「周術期の輸液」(克誠堂出版)は、私が麻酔科医になってからの3.5年の間に読んだ中で、非常に感銘を受けた麻酔科専門書の1つです。その本の分担執筆をされている先生の講演を受けられたのは、非常に幸運なことでした。
@PACに関連して
・PAPの立ち上がりはRA圧の立ち上がりより50ms程先行する
・PAWPのa波(左房収縮)は心電図R波の後に現れる
・PA楔入まで通常は深くて55cm
・PA破裂は0.02-0.2%
・左房拡張障害でa波増高
・Severe MR時はカテの進めすぎ注意。圧波形だけみているとPA ruptureするかも。
・過剰楔入時アーチファクトに注意。
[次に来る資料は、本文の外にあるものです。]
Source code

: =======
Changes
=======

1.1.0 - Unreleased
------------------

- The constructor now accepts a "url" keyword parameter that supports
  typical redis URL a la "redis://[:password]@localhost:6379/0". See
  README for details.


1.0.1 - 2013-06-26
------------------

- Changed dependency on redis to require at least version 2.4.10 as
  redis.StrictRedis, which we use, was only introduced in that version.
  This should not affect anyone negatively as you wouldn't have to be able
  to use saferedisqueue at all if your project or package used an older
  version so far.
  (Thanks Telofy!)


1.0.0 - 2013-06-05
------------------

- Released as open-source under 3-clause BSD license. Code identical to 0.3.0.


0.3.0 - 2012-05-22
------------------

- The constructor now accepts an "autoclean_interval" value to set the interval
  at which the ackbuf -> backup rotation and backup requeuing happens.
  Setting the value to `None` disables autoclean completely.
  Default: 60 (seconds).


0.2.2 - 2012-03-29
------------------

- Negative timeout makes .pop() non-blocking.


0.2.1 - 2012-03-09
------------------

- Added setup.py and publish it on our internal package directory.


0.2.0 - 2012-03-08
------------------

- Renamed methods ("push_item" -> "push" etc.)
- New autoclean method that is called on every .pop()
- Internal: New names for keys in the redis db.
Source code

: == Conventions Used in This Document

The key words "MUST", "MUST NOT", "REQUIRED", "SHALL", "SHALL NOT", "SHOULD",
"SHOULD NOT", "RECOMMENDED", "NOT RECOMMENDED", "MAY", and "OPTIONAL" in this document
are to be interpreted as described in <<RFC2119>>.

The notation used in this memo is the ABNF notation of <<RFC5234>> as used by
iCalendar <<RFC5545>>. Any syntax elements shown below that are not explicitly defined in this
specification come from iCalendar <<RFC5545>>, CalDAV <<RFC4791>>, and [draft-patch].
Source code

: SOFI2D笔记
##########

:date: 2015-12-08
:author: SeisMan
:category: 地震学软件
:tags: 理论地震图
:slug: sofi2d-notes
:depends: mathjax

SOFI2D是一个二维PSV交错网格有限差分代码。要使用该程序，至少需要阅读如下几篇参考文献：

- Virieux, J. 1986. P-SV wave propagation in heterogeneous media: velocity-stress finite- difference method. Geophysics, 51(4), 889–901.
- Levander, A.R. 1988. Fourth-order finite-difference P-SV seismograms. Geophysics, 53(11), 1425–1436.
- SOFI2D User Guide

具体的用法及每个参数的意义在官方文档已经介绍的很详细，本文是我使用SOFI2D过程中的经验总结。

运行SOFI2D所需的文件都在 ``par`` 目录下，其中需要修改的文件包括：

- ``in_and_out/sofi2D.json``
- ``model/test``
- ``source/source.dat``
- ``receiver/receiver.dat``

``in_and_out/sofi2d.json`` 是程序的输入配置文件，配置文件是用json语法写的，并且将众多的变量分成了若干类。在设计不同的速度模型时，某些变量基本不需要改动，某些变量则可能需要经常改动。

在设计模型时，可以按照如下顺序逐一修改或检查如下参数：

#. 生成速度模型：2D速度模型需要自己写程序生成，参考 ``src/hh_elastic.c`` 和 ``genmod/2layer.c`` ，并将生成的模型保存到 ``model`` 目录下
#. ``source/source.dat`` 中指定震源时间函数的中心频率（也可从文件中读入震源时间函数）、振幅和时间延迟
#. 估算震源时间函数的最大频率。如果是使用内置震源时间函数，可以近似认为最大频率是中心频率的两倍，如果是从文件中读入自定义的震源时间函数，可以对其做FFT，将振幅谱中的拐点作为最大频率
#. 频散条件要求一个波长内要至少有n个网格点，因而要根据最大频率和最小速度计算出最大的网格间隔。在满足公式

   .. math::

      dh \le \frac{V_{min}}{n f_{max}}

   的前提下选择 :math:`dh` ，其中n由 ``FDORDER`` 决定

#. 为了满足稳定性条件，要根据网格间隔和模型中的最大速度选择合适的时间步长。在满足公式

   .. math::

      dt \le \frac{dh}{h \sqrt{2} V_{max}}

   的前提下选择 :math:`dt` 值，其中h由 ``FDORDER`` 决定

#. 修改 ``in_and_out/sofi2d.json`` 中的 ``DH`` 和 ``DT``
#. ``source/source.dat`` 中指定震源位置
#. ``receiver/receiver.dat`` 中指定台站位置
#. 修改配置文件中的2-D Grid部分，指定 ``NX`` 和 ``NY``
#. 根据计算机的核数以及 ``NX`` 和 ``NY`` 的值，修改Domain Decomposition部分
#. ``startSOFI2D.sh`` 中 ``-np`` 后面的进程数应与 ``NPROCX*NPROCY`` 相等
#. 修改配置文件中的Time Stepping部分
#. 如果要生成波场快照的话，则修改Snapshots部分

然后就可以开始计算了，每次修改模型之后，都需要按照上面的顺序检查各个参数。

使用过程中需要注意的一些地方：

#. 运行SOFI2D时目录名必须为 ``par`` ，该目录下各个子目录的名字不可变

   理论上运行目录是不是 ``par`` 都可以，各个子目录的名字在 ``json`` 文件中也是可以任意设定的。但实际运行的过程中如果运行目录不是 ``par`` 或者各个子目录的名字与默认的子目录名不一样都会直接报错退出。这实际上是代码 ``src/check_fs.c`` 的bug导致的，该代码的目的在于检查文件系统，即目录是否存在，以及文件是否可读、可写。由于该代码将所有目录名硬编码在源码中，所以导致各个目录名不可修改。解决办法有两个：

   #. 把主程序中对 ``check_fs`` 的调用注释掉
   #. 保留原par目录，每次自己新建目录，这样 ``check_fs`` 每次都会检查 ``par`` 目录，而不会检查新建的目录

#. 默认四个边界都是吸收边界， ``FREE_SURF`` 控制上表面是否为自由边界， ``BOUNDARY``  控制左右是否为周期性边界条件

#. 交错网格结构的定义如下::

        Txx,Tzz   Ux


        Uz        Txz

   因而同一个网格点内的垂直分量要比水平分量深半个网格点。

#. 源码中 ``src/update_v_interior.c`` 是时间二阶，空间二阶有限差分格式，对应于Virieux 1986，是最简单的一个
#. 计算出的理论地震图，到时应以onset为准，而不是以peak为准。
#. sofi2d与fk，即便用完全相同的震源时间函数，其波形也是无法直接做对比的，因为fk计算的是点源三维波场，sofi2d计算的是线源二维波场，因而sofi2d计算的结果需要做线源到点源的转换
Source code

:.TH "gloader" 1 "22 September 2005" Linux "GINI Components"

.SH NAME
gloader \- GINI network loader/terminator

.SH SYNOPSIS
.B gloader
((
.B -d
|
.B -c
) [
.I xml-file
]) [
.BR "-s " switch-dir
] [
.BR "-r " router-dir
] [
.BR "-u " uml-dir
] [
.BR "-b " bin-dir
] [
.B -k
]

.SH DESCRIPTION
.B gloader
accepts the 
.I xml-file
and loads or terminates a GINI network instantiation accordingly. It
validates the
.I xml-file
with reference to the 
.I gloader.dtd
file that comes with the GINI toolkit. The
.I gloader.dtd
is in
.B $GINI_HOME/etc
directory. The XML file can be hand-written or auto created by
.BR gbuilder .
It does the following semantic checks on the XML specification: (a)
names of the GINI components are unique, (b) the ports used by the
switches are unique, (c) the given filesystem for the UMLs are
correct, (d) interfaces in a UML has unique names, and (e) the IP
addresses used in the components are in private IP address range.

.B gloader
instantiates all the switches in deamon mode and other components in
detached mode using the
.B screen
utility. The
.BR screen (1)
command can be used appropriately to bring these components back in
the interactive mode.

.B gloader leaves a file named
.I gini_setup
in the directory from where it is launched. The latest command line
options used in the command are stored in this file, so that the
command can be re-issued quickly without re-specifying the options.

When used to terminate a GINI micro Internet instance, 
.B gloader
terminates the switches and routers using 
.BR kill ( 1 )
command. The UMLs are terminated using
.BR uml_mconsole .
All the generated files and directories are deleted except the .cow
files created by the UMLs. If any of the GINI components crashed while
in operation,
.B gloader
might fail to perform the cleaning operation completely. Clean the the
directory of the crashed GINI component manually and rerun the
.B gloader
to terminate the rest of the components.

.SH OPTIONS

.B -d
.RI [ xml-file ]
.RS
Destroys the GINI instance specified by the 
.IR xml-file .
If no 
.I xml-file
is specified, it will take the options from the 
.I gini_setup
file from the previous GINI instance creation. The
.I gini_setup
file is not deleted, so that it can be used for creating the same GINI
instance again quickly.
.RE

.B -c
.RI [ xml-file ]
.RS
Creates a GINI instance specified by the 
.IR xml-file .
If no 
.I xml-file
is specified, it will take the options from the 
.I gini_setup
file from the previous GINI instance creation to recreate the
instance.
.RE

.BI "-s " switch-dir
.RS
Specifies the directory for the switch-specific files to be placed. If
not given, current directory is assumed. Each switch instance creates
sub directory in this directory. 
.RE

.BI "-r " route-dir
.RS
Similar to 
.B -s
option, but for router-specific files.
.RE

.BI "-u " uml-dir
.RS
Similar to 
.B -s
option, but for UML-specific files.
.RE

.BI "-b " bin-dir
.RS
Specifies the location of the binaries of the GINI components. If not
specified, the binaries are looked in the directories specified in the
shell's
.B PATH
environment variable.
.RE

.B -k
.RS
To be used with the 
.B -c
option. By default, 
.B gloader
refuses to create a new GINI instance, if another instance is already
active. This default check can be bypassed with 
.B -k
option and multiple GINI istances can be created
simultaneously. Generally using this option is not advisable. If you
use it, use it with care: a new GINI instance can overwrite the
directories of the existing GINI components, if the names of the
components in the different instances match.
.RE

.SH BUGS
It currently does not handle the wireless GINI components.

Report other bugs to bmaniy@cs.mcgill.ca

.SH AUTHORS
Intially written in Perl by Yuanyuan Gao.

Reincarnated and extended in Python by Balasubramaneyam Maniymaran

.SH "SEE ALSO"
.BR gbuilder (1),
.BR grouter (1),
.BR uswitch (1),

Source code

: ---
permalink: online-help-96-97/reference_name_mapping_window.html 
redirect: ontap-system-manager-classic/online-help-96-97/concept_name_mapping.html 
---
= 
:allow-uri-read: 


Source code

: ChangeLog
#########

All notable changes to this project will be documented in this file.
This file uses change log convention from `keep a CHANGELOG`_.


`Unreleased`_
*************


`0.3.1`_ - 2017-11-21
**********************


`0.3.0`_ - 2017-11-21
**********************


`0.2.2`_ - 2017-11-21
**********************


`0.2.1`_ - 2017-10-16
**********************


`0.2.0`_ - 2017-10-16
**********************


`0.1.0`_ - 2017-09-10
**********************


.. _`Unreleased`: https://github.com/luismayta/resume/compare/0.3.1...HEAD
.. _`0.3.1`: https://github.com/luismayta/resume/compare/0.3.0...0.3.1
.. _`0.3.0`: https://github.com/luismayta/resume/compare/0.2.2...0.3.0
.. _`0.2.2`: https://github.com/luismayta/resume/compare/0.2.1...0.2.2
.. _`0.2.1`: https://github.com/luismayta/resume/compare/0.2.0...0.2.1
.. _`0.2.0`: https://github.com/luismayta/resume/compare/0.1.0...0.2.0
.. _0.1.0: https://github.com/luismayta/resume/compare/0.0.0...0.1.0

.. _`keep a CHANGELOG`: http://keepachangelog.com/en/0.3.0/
、心筋虚血アーチファクト
・VO2:安静時250mlO2/min
・酸素摂取率O2ER:22~30%
@fluid strategy
<1つの投与例>
・Crystalloid: 6ml/kg/h程度
・Urine 1ml/hr切ったらcolloid 250ml/15minをbolus
<tips>
・安易に晶質液を入れない
・漫然と輸液を入れない
・組織内浮腫を最小限にするように意識する
・必要時に膠質液を。
・3rd spaceは晶質液投与によって作られる面がある
・必要な輸液は、量も大事だが、必要となる「タイミング」に投与すべき
玉石混交のいろいろな情報がwebで無料で得られるような時代ですが、「その道のプロ」の英知や労力、情熱の詰まった講習を受けられることは、非常にありがたいことです。このような講習会に価値があると思う点は、「しかるべきフィルターを通して、信頼できる(可能性が高い)情報が無駄なく、提示してもらえること」です。
以前私は、講習を受ける際には、スライドで提示される表やグラフそれ自体に「ふふ~ん、なるほど~」と思って感銘を受けて聴いていましたが、曲がりなりにも自分の手で書くようになってくると、「表の出所となる論文は何なのか」とか、「こういうフロー(発表の流れ)にすれば説得力のあるプレゼンテーションができるのか」とか、色々考えてしまいます。ともあれ、自分が興味がある分野ですら、知らないことが多すぎるという現実に直面すると、謙虚にならざるを得ません。(況や自分のよく知らない分野をや、です。)
経験の浅い臨床家である私は、粛々と勉強するに限ります。
今日は非常に勉強になりました。